While this shambles its way across the country, embarrassing itself in half-empty sheds nationwide (as Molly Shannon’s Marcy Darcy would say, “Don’t even get me started!”), what better time to devote a week to the real Cars, the New Wave darlings who didn’t necessarily want to be New Wave. This week, we’ll focus on the band’s lost gems, alongside some lost solo projects along the way.
Why not begin with my favorite Cars album, Panorama? The Cars’ third album was their most challenging, mostly jettisoning the band’s trademark happy skip/shuffle Crickets bounce and peppy melodies for a darker, more aggressive tone. Gone were the handclaps and shiny background singalongs, replaced by David Robinson’s increasingly synth-aided drums (by Heartbeat City he’d be drummer in name only) and Greg Hawkes’ menacing keyboards while Elliot Easton’s always-innovative guitar solos and Ric Ocasek’s Iggy Pop meets Buddy Holly vocal theatrics stayed pretty much the same, with a few minor tweaks.
Ocasek’s lyrics for the Cars can mostly be pared down to a one sentence logline – Ric wants something he can’t have, whether it’s affection, a girl, acceptance, etc. I mean, just look at some of the opening lines on most of the songs on Panorama:
I’m gonna get what’s comin’ to me
All I need is what you got
I wanna shake like Liguardia
It’s my party, you can come(well, consider the song’s title, “Don’t Tell Me No”)
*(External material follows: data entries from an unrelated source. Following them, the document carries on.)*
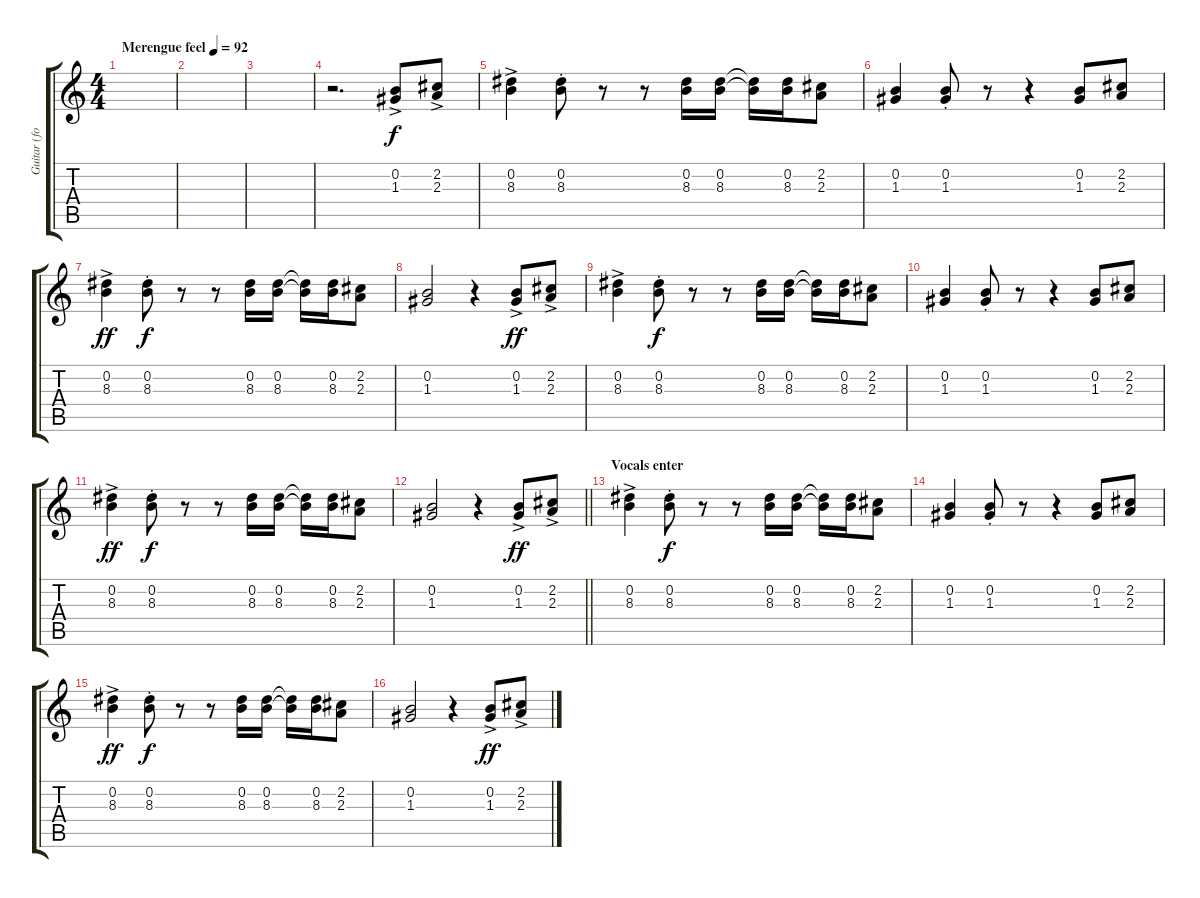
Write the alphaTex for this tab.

\track ("Guitar (for sound effect)" "Guitar (fo") {instrument overdrivenguitar}
\staff {score tabs}
\tuning (E4 B3 G3 D3 A2 E2) {hide}
\ts (4 4)
\tempo (92 "Merengue feel")
\clef g2
\ks c
|
|
|
r.2{d} (0.2{ac} 1.3{ac}).8 (2.2{ac} 2.3{ac}).8 |
(0.2{ac} 8.3{ac}).4 (0.2{st} 8.3{st}).8{dy f} r.8 r.8 (0.2 8.3).16 (0.2 8.3).16 (0.2{t} 8.3{t}).16 (0.2 8.3).16 (2.2 2.3).8 |
(0.2 1.3).4 (0.2 1.3{st}).8 r.8 r.4 (0.2 1.3).8 (2.2 2.3).8 |
(0.2{ac} 8.3{ac}).4{dy ff} (0.2{st} 8.3{st}).8{dy f} r.8 r.8 (0.2 8.3).16 (0.2 8.3).16 (0.2{t} 8.3{t}).16 (0.2 8.3).16 (2.2 2.3).8 |
(0.2 1.3).2 r.4 (0.2{ac} 1.3{ac}).8{dy ff} (2.2{ac} 2.3{ac}).8 |
(0.2{ac} 8.3{ac}).4 (0.2{st} 8.3{st}).8{dy f} r.8 r.8 (0.2 8.3).16 (0.2 8.3).16 (0.2{t} 8.3{t}).16 (0.2 8.3).16 (2.2 2.3).8 |
(0.2 1.3).4 (0.2 1.3{st}).8 r.8 r.4 (0.2 1.3).8 (2.2 2.3).8 |
(0.2{ac} 8.3{ac}).4{dy ff} (0.2{st} 8.3{st}).8{dy f} r.8 r.8 (0.2 8.3).16 (0.2 8.3).16 (0.2{t} 8.3{t}).16 (0.2 8.3).16 (2.2 2.3).8 |
\barLineRight lightlight
(0.2 1.3).2 r.4 (0.2{ac} 1.3{ac}).8{dy ff} (2.2{ac} 2.3{ac}).8 |
\section ("" "Vocals enter")
(0.2{ac} 8.3{ac}).4 (0.2{st} 8.3{st}).8{dy f} r.8 r.8 (0.2 8.3).16 (0.2 8.3).16 (0.2{t} 8.3{t}).16 (0.2 8.3).16 (2.2 2.3).8 |
(0.2 1.3).4 (0.2 1.3{st}).8 r.8 r.4 (0.2 1.3).8 (2.2 2.3).8 |
(0.2{ac} 8.3{ac}).4{dy ff} (0.2{st} 8.3{st}).8{dy f} r.8 r.8 (0.2 8.3).16 (0.2 8.3).16 (0.2{t} 8.3{t}).16 (0.2 8.3).16 (2.2 2.3).8 |
(0.2 1.3).2 r.4 (0.2{ac} 1.3{ac}).8{dy ff} (2.2{ac} 2.3{ac}).8
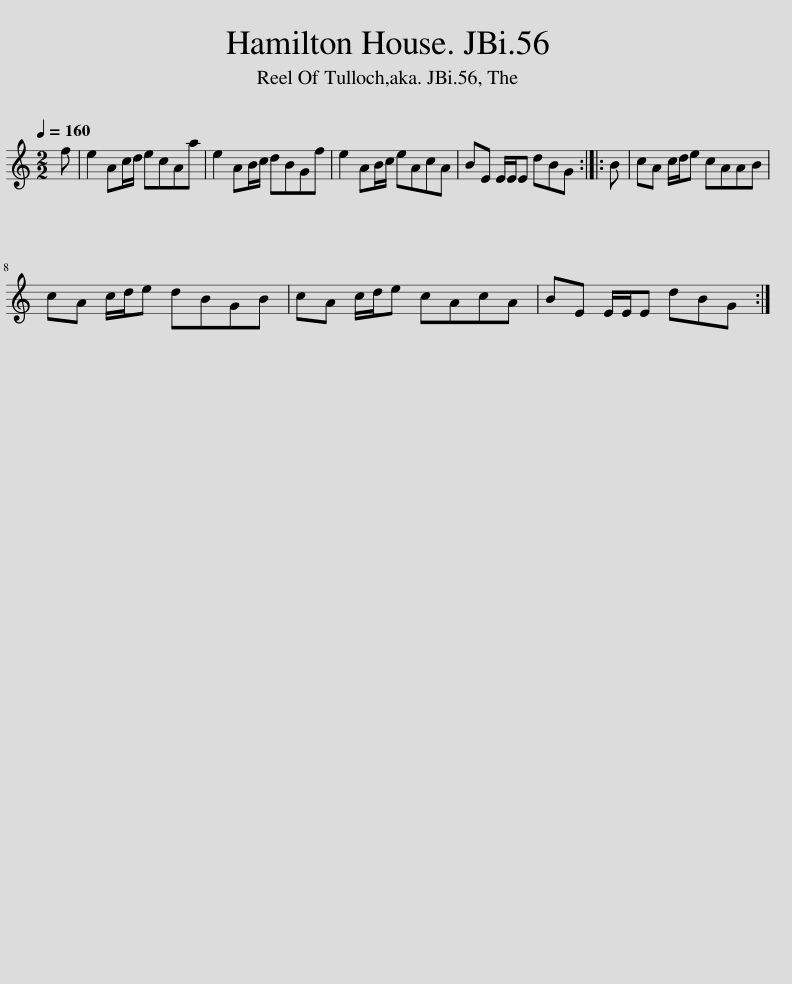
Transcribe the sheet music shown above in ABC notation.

X:1
L:1/8
Q:1/4=160
M:2/2
I:linebreak $
K:C
V:1 treble
V:1
 f | e2 Ac/d/ ecAa | e2 AB/c/ dBGf | e2 AB/c/ eAcA | BE E/E/E dBG :: %5
 B | cA c/d/e cAAB |$ cA c/d/e dBGB | cA c/d/e cAcA | BE E/E/E dBG :| %10
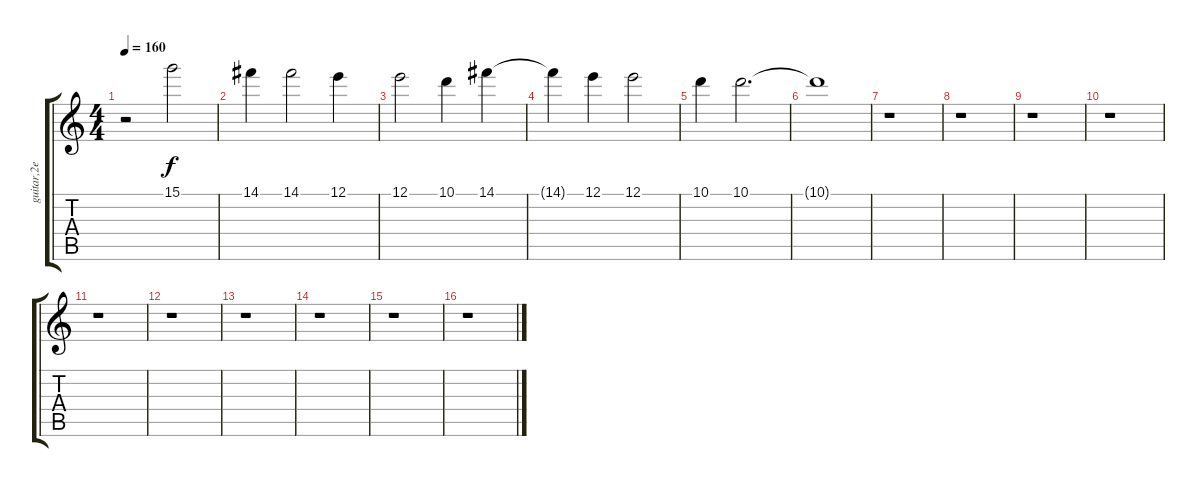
\track ("guitar,2e" "guitar,2e") {instrument electricguitarclean}
\staff {score tabs}
\tuning (E4 B3 G3 D3 A2 E2) {hide}
\ts (4 4)
\tempo 160
\clef g2
\ks c
r.2{dy f} 15.1.2 |
14.1.4 14.1.2 12.1.4 |
12.1.2 10.1.4 14.1.4 |
14.1{t}.4 12.1.4 12.1.2 |
10.1.4 10.1.2{d} |
10.1{t}.1 |
r.1 |
r.1 |
r.1 |
r.1 |
r.1 |
r.1 |
r.1 |
r.1 |
r.1 |
r.1
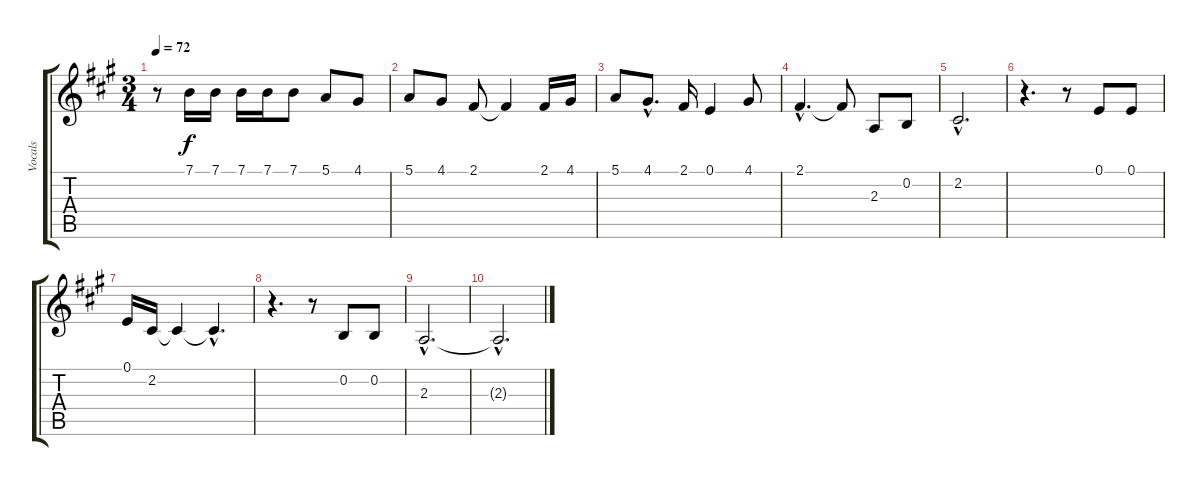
\track ("Vocals" "Vocals") {instrument recorder}
\staff {score tabs}
\tuning (E4 B3 G3 D3 A2 E2) {hide}
\ts (3 4)
\tempo 72
\clef g2
\ks a
r.8{dy f} 7.1.16 7.1.16 7.1.16 7.1.16 7.1.8 5.1.8 4.1.8 |
5.1.8 4.1.8 2.1.8 2.1{t}.4 2.1.16 4.1.16 |
5.1.8 4.1{hac}.8{d} 2.1.16 0.1.4 4.1.8 |
2.1{hac}.4{d} 2.1{t}.8 2.3.8 0.2.8 |
2.2{hac}.2{d} |
r.4{d} r.8 0.1.8 0.1.8 |
0.1.16 2.2.16 2.2{t}.4 2.2{hac t}.4{d} |
r.4{d} r.8 0.2.8 0.2.8 |
2.3{hac}.2{d} |
2.3{hac t}.2{d}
Do you have to be so hard to get?
Ric definitely stuck to a theme with the Cars – that would change after this album. But we’re getting ahead of ourselves…
Panorama’s first single, “Touch & Go” was a perfect summation of this theme, but its start/stop faux reggae beat prevented it from reaching any higher on the charts than a puny #37. Two follow-up singles, “Don’t Tell Me No” and “Gimmie Some Slack” failed to chart. But the album’s true teasures are its bookends, the fantastic opening title track and the album’s closer, “Up And Down”.
“Up And Down” is one of those shoulda-been tracks that had the potential to be an AOR monster, alongside “Moving In Stereo” and “Bye Bye Love”. But alas, it was not meant to be, as Panorama eventually faltered, leaving the Cars shaken up (har), wondering what the next move would be.
But first, Ocasek had a few things to get off his chest. We’ll deal with that tomorrow.
“Panorama” and “Up And Down” were not released as singles.